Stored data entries
╭──

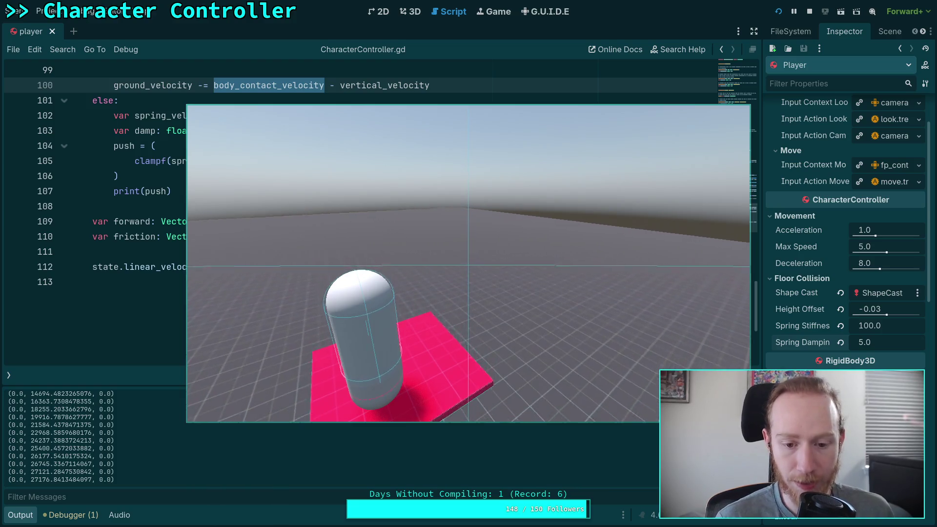
click(809, 12)
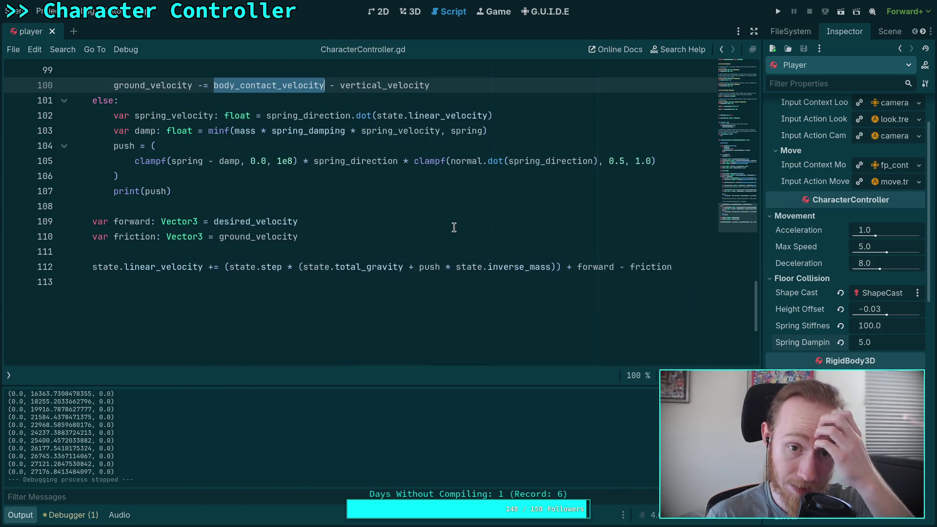
scroll(454, 228, up, 2)
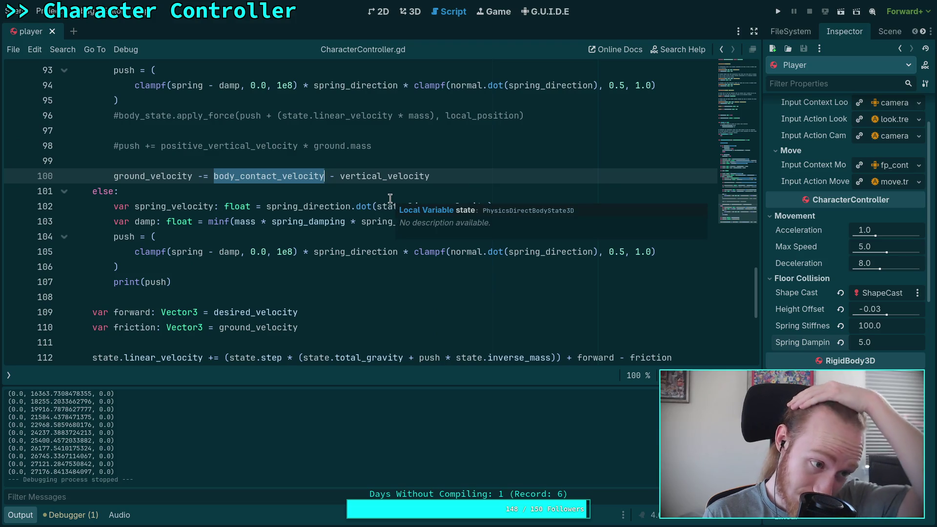
click(374, 186)
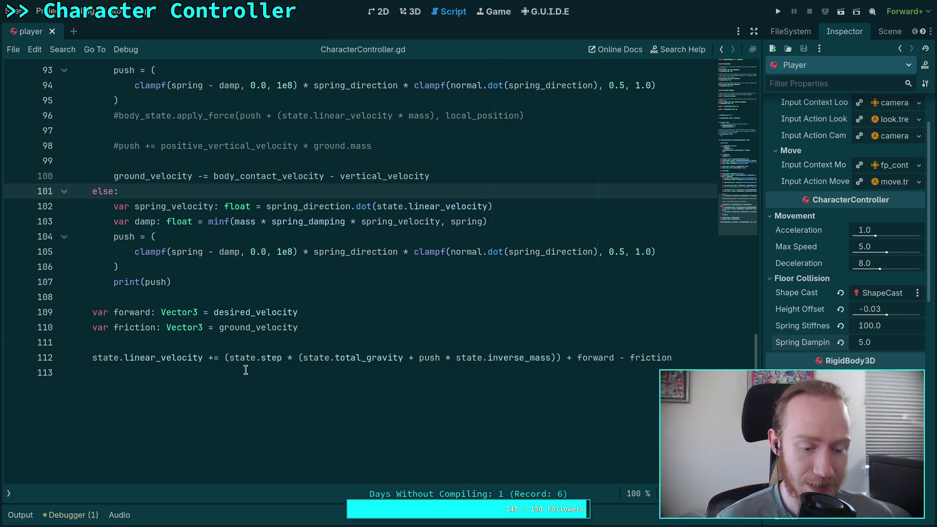
Clear the unused-parameter warning in the Debugger's Errors tab and close the bottom panel.
click(71, 514)
click(90, 338)
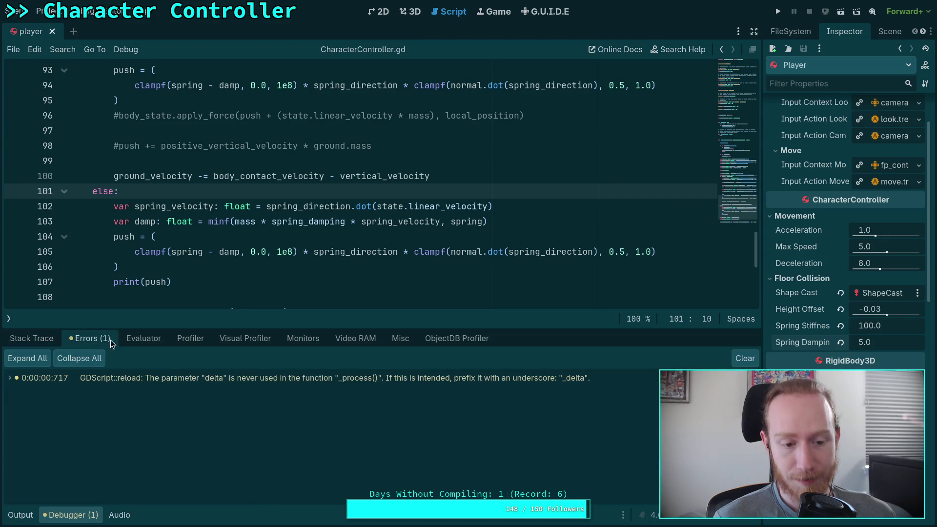
click(744, 358)
click(67, 517)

╰──

-- To do --
Print the entries again exactly as they appear above. Do not print the pictures.

-- Written reply --
click(809, 12)
scroll(454, 228, up, 2)
click(374, 186)
Clear the unused-parameter warning in the Debugger's Errors tab and close the bottom panel.
click(71, 514)
click(90, 338)
click(744, 358)
click(67, 517)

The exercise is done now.